Copy each line in the data that includes the word "Leung".

+++ Dataset records

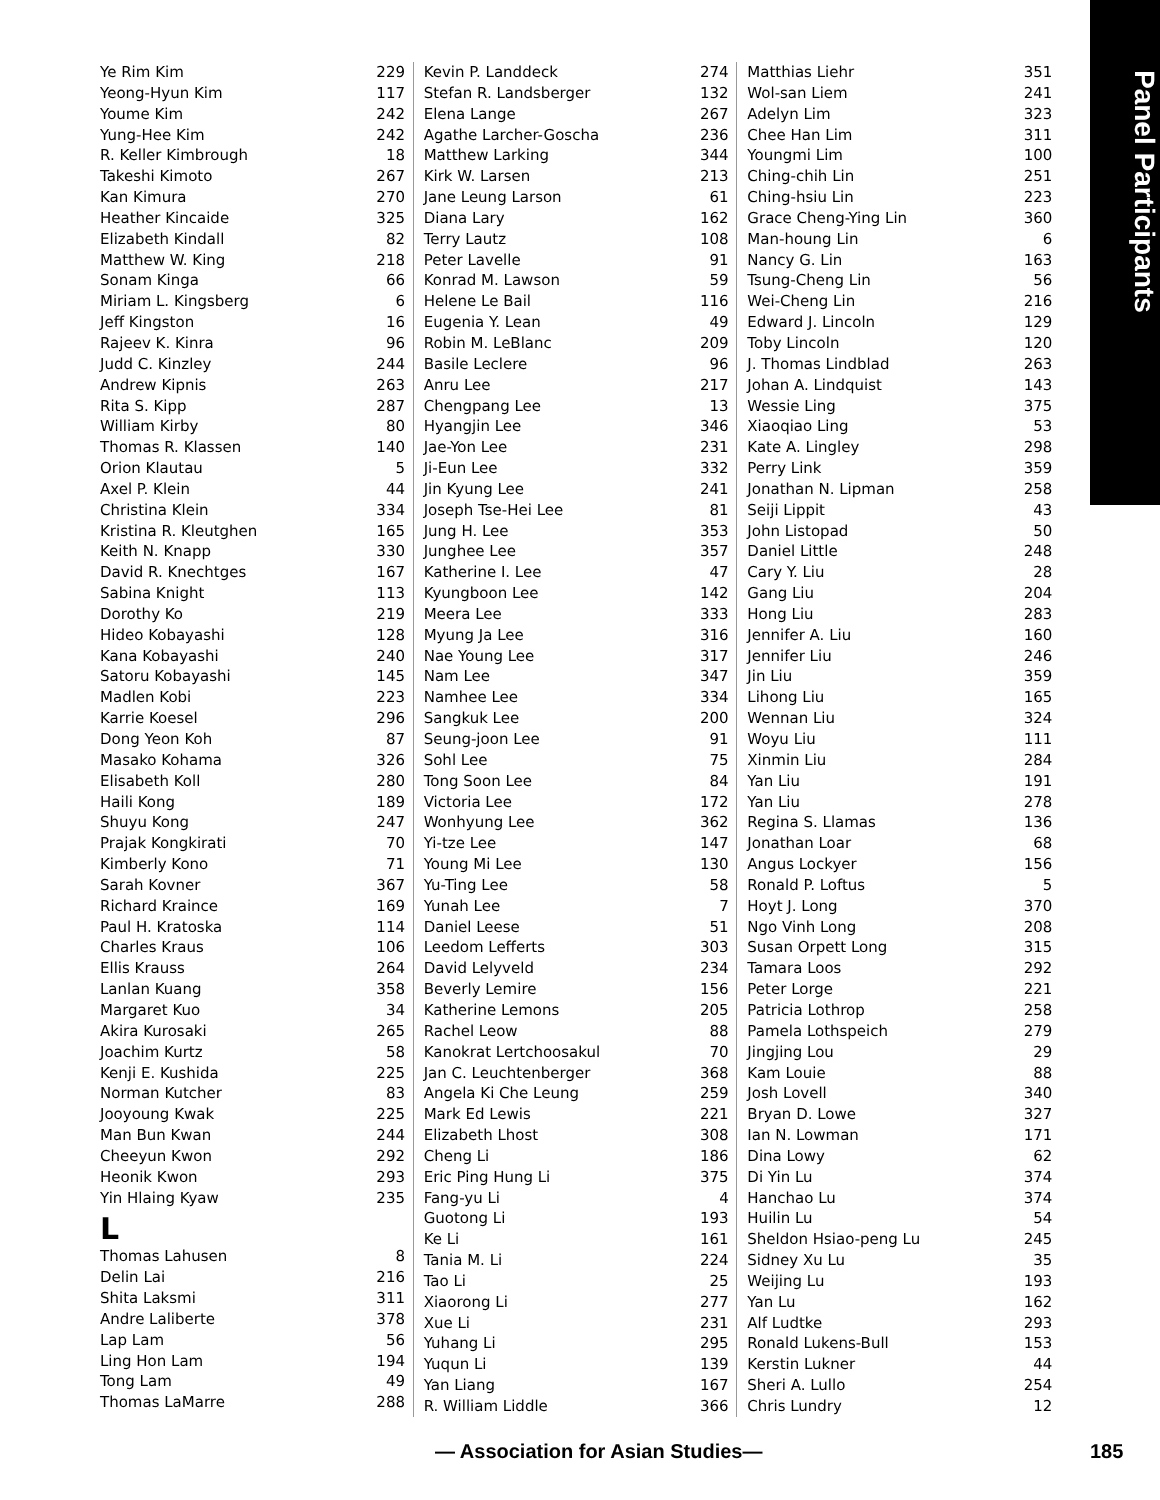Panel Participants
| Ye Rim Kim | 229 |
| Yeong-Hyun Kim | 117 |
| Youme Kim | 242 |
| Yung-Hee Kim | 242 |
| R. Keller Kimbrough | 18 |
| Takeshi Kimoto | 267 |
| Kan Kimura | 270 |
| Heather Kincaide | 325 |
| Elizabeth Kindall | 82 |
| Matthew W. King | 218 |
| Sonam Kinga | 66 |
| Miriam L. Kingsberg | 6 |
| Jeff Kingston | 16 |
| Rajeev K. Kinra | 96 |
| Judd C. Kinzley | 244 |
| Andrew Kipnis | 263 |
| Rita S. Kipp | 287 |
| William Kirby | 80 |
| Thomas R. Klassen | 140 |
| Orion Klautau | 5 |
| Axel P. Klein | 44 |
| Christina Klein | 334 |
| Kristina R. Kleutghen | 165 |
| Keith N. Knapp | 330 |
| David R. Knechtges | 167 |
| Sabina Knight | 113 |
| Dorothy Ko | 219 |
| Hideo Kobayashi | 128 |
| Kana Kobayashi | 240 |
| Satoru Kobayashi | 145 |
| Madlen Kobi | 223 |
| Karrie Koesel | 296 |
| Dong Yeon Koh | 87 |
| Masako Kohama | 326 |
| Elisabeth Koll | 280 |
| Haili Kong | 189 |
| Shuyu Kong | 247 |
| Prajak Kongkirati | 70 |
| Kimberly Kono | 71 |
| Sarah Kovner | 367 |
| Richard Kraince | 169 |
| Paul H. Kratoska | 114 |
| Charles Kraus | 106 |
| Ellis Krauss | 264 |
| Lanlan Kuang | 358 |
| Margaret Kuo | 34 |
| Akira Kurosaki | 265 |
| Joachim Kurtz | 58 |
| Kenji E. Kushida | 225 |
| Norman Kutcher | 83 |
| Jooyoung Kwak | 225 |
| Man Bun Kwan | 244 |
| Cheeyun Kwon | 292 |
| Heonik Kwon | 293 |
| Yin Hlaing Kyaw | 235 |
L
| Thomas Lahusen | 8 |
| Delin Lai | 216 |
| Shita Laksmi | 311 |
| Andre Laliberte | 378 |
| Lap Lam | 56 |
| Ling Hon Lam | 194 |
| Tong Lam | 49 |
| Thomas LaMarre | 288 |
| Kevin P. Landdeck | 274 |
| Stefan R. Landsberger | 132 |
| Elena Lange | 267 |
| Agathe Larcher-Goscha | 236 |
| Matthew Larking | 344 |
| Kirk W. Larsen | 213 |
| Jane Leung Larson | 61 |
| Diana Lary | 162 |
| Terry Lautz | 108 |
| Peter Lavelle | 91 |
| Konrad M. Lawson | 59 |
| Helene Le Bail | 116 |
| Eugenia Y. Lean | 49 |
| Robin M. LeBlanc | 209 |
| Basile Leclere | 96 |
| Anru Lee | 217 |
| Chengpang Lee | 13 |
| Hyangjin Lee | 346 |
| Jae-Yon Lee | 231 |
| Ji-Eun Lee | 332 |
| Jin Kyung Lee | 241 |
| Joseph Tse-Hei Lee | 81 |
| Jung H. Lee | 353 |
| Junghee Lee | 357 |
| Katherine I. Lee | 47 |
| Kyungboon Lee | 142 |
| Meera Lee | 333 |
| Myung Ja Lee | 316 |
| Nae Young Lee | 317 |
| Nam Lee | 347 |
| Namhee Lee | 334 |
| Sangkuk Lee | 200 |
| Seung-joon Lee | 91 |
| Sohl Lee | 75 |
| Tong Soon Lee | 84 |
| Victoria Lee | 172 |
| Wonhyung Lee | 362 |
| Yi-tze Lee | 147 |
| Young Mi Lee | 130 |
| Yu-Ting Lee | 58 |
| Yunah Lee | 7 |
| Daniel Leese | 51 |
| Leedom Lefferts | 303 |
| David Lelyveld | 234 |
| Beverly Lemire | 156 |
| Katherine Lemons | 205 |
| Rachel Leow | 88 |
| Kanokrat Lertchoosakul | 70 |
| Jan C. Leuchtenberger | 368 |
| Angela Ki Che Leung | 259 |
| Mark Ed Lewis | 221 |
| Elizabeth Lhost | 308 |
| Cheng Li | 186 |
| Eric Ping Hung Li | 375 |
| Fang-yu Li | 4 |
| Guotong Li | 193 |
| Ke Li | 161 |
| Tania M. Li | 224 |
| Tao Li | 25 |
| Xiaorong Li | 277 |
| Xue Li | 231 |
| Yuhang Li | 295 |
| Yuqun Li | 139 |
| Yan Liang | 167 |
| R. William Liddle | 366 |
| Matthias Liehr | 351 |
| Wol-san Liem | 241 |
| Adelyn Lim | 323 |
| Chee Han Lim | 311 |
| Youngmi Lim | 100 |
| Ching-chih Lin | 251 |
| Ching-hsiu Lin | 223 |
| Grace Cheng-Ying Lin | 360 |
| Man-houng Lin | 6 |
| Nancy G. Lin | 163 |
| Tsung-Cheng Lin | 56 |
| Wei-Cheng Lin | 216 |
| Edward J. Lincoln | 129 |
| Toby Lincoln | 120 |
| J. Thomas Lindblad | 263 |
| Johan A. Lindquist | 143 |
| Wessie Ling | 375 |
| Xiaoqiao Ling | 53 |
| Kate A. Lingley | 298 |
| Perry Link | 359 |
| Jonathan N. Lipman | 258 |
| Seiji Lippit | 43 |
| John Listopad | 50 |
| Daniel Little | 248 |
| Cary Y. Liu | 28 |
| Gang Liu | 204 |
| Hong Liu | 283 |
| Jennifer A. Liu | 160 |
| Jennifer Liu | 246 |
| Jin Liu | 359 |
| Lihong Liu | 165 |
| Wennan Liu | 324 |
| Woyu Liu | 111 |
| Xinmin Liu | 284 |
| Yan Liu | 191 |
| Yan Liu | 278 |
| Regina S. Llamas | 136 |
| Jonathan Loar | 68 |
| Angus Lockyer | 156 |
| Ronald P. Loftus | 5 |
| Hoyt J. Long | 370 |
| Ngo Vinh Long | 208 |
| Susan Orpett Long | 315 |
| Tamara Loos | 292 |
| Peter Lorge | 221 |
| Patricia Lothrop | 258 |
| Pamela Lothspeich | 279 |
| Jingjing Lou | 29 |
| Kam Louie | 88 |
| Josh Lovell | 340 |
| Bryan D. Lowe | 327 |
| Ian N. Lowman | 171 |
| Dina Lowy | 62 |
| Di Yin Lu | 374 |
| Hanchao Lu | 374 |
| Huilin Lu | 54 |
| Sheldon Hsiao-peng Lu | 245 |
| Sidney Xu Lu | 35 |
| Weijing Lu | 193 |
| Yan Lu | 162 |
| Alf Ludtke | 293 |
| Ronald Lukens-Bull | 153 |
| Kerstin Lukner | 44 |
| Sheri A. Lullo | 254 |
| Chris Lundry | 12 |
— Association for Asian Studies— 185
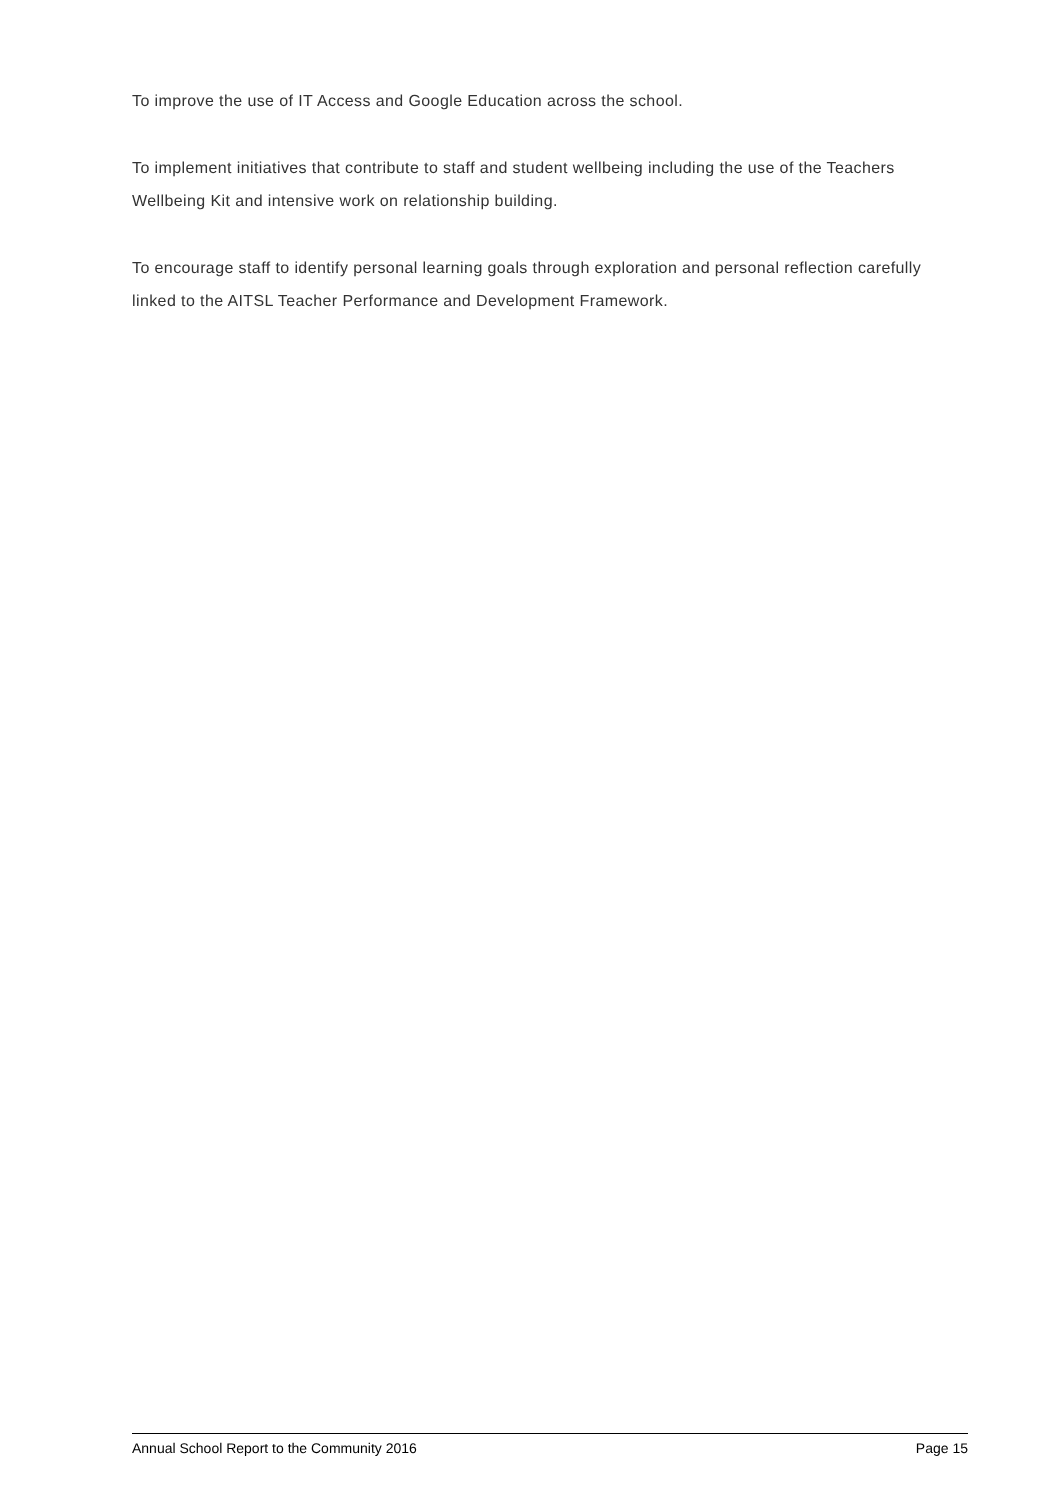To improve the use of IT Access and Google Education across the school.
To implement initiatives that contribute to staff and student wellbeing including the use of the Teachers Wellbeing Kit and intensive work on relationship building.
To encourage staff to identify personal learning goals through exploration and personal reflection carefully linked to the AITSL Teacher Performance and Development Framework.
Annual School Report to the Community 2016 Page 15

++++++

Solution
| Jane Leung Larson | 61 |
| Angela Ki Che Leung | 259 |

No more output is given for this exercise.